Vaiano

Il Comune di Vaiano dice “no” a una fondazione intitolata all’assassino di Elisa Amato

Dal blog di fabriziaprota

L'ordine del giorno è stato votato all'unanimità dal consiglio comunale. "L'intitolazione è totalmente inopportuna" afferma il documento "Ferirebbe i sentimenti della famiglia, della città di Prato e della comunità vaianese"

La seduta del consiglio comunale di Vaiano dell'8 ottobre 2018

VAIANO. Il consiglio comunale di Vaiano, nella seduta di lunedì 8 ottobre, ha approvato all’unanimità un ordine del giorno che esprime la propria contrarietà verso l’intitolazione di una fondazione benefica a Federico Zini, il giovane di San Miniato che nel maggio scorso ha ucciso la 29enne pratese Elisa Amato, sua ex fidanzata, e poi si è tolto la vita.
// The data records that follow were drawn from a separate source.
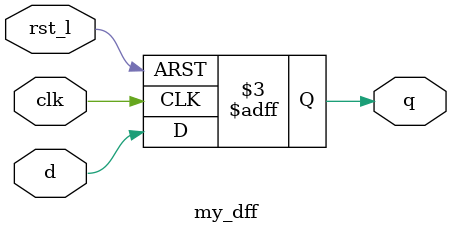
<source format=v>
module my_dff (
  output reg  q,
  input  wire d, 
  input  wire clk,
  input  wire rst_l 
);

always @(posedge clk or negedge rst_l) begin
  if(!rst_l) begin
    q <= 1'b0;
  end else begin
    q <= d;
  end
end

endmodule

</source>
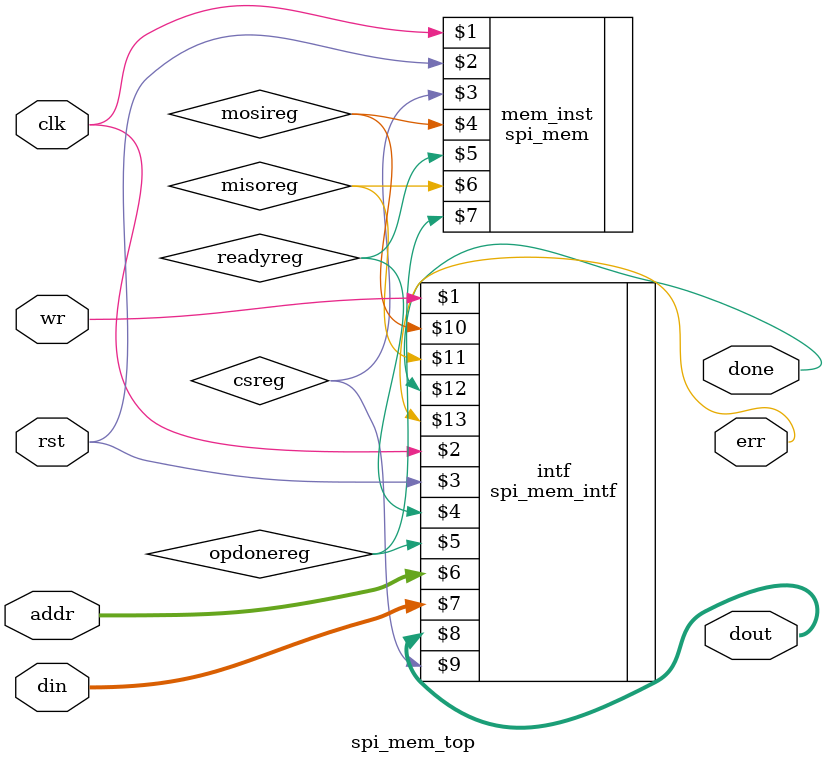
<source format=sv>
 
 module spi_mem_top(
     input wr,clk,rst,
     input [7:0] addr, din,
     output [7:0] dout,
     output done, err
     );
  
  wire csreg, mosireg, misoreg, readyreg, opdonereg;
 
  spi_mem_intf intf (wr, clk, rst, readyreg, opdonereg, addr, din, dout, csreg, mosireg, misoreg, done, err);
  spi_mem  mem_inst (clk, rst, csreg, mosireg, readyreg, misoreg, opdonereg);
 
 endmodule
 
</source>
La proposta della fondazione è stata avanzata nei mesi scorsi dalla famiglia del ragazzo.

“L’intitolazione di una fondazione con il nome di una persona che si è macchiata di un crimine così efferato, tacendo su quanto la stessa vittima abbia subito nel tempo, è totalmente inopportuno” afferma l’ordine del giorno, proposto dalla consigliera Roberta Roberti per il gruppo consiliare di maggioranza Centro Sinistra per Vaiano e approvato da tutti i consiglieri, opposizione compresa. “La vittima era cittadina pratese, ma con legami di parentela presenti sul nostro territorio – continua il testo –. Con tale gesto verrebbero ulteriormente feriti i sentimenti della famiglia, della città di Prato e della comunità vaianese”. La richiesta, attraverso il documento, al sindaco e alla giunta comunale è quella di “continuare e rafforzare le misure di contrasto alla violenza di genere su tutto il territorio comunale, nonché di valutare ulteriori possibili azioni da intraprendere in futuro, in base alle competenze in materia, al fine di ostacolare ogni iniziativa che contenga messaggi ambigui rispetto alle politiche di contrasto alla violenza di genere e che contenga giustificazione o tentativi di riabilitazione per chi commette femminicidio”.

«Il consiglio comunale si è espresso in maniera univoca sull’argomento – commenta il sindaco Primo Bosi –. Per l’occasione abbiamo inoltre previsto degli interventi al di fuori del protocollo istituzionale, perché ci sembrava un tema importante su cui riflettere. Ci siamo promessi poi di preparaci bene per il 25 novembre (giornata internazionale per l’eliminazione della violenza contro le donne ndr), affinché sia un grande momento di riflessione».

Alla seduta del consiglio comunale, come anticipato dal sindaco, hanno infatti partecipato Gianna Mura del centro antiviolenza La Nara e Elena Langianni del gruppo “Io dico No”, realtà valbisentina per la lotta alla violenza di genere.

«Non è stato tenuto conto del dolore di una famiglia (quella di Elisa), che aveva bisogno di silenzio, e che in un momento in cui voleva solo piangere ha dovuto invece alzare la voce – ha detto Langianni riguardo alla proposta della fondazione –. I genitori di questo ragazzo sono sicuramente vittime anche loro, di una follia. Però se il peso era talmente forte da doverlo espiare con un’associazione perché intitolarla proprio a lui? Passerebbe un messaggio sbagliato, che trasforma il carnefice in vittima».

Il Comune di Vaiano aveva già collaborato, lo scorso agosto, ad una raccolta firme contro l’intitolazione della fondazione, riguardo alla quale Maurizio Zini, padre di Federico, ha precisato lo scorso settembre, tramite una nota, che non si tratterebbe di un ente contro la violenza sulle donne (come inizialmente riportato dai media) ma di un soggetto per l’aiuto dei minori colpiti da gravi patologie cliniche, oltre che per la prevenzione di fenomeni legati a degrado e violenze.